## Your instructions
Whenever a line in the entries below contains the string "LIST", copy that line.

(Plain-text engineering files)

----------------------------------------

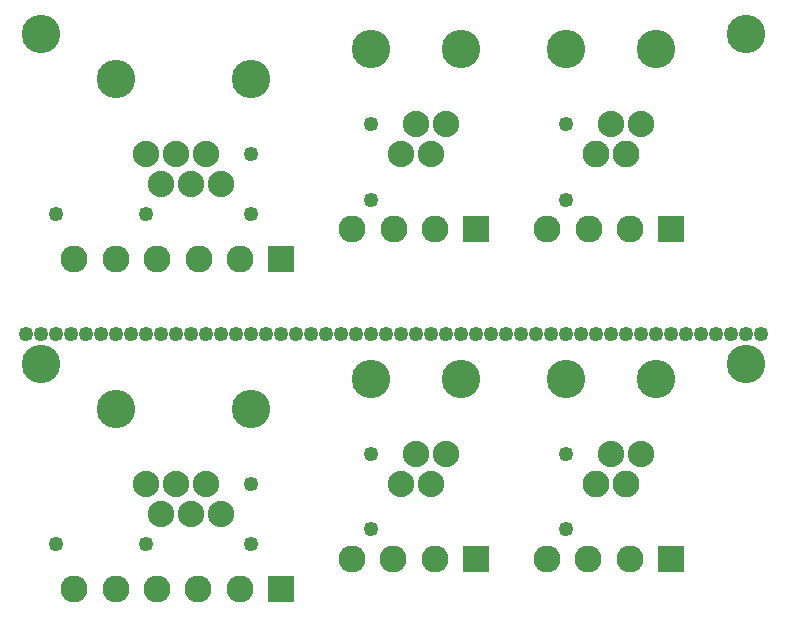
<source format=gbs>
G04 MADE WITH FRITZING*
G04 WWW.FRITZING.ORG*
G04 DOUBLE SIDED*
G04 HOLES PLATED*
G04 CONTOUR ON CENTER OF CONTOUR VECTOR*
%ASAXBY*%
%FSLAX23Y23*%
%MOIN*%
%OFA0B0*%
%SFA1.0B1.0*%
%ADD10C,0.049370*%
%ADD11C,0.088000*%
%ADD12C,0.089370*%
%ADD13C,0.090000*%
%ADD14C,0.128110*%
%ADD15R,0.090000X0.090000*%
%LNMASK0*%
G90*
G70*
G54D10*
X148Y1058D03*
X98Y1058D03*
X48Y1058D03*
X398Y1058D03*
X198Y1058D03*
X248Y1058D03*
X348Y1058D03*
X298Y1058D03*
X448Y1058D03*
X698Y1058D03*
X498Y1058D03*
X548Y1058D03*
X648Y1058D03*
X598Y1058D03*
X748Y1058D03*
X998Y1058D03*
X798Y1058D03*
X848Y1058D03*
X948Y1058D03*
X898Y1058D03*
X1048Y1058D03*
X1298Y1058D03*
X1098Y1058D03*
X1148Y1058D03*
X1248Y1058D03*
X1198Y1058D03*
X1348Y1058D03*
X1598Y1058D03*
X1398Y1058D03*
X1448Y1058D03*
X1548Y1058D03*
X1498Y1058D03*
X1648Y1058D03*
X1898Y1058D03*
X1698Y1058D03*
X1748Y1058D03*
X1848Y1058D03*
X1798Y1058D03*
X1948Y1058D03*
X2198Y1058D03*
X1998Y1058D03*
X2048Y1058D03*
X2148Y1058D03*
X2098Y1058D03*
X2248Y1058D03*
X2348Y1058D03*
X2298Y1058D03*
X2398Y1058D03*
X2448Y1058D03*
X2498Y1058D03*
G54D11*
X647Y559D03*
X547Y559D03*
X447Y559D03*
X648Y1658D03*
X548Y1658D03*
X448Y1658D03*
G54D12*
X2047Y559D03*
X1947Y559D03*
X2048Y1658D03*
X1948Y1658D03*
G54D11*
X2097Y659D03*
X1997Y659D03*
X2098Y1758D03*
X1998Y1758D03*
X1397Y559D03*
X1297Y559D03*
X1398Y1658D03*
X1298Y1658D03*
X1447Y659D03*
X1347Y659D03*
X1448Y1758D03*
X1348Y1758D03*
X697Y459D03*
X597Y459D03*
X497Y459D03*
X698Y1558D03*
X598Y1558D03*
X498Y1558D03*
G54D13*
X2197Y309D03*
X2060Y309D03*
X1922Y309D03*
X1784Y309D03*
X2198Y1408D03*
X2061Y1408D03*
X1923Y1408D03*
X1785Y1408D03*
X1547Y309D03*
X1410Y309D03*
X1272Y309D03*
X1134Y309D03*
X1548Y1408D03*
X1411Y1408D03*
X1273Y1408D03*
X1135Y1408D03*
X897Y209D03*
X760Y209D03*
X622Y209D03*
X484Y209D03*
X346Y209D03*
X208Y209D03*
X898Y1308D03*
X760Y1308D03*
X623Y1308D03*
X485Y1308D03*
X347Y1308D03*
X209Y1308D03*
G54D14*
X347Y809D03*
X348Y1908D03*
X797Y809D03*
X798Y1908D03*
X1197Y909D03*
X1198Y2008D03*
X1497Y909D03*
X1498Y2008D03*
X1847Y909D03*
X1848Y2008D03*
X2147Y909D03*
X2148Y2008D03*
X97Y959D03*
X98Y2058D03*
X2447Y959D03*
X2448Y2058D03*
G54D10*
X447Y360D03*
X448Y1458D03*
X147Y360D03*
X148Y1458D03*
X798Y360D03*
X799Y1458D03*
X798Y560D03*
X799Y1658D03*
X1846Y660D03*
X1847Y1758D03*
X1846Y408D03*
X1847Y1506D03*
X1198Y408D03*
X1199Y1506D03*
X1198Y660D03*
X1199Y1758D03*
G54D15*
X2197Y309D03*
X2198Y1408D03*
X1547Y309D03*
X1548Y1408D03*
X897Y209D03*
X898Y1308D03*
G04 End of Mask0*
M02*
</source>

----------------------------------------

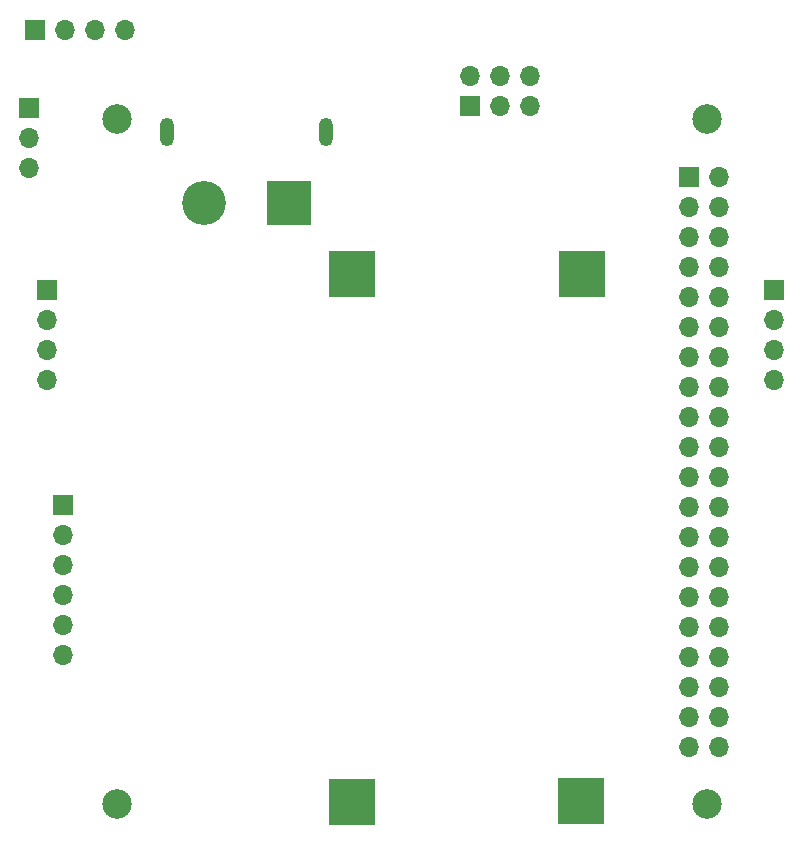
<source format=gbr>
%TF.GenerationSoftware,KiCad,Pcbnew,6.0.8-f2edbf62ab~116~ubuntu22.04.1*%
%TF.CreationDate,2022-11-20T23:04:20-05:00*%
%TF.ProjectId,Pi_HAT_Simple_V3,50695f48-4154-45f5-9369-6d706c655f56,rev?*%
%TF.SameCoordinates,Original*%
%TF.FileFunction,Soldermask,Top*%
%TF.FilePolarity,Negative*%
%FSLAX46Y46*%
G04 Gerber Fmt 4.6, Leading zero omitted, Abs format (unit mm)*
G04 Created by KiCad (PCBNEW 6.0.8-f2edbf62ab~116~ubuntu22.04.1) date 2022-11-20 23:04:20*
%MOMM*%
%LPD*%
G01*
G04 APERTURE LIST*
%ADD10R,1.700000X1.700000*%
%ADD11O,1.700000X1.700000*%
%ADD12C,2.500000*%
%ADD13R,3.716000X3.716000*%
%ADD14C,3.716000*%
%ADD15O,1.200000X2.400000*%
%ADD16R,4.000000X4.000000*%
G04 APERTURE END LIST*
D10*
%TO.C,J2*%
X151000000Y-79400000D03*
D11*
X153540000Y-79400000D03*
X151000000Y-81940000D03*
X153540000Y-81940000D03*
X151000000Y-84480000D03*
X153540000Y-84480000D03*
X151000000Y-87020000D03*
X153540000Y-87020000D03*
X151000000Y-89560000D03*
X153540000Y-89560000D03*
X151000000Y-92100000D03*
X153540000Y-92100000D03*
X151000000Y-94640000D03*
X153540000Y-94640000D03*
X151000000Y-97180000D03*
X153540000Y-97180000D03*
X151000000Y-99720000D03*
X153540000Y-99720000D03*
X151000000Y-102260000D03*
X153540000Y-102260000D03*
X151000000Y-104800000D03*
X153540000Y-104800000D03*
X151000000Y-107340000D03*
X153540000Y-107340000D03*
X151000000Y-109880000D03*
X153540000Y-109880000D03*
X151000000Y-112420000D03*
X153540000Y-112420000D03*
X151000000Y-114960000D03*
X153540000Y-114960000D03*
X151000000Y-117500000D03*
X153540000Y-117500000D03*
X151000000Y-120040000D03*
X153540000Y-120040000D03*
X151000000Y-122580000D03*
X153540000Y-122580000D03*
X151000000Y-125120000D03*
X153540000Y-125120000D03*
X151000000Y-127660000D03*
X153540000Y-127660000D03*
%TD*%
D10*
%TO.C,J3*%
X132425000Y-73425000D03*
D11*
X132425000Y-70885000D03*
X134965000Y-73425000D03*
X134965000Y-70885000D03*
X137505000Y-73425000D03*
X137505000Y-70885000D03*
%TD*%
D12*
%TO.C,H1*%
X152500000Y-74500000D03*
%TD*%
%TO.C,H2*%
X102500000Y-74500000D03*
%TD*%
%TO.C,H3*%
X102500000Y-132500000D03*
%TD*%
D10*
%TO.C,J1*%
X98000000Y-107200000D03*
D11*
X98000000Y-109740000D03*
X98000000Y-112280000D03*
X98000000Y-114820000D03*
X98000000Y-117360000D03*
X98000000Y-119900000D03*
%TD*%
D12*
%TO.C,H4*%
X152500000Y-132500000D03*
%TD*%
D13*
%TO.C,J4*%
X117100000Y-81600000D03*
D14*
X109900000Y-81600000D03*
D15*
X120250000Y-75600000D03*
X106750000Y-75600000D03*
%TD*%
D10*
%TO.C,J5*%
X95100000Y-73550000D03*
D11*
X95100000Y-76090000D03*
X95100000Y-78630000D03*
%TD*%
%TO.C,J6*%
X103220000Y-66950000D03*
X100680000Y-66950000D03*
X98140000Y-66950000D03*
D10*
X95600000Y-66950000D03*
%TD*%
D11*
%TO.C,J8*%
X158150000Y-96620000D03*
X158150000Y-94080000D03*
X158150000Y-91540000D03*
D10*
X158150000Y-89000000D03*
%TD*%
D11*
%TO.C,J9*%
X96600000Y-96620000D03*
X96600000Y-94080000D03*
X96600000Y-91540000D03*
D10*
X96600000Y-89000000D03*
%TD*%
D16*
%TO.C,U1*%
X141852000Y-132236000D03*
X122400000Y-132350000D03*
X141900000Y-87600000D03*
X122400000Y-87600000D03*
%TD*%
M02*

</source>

----------------------------------------

## Exercise result
G04 APERTURE LIST*
G04 APERTURE END LIST*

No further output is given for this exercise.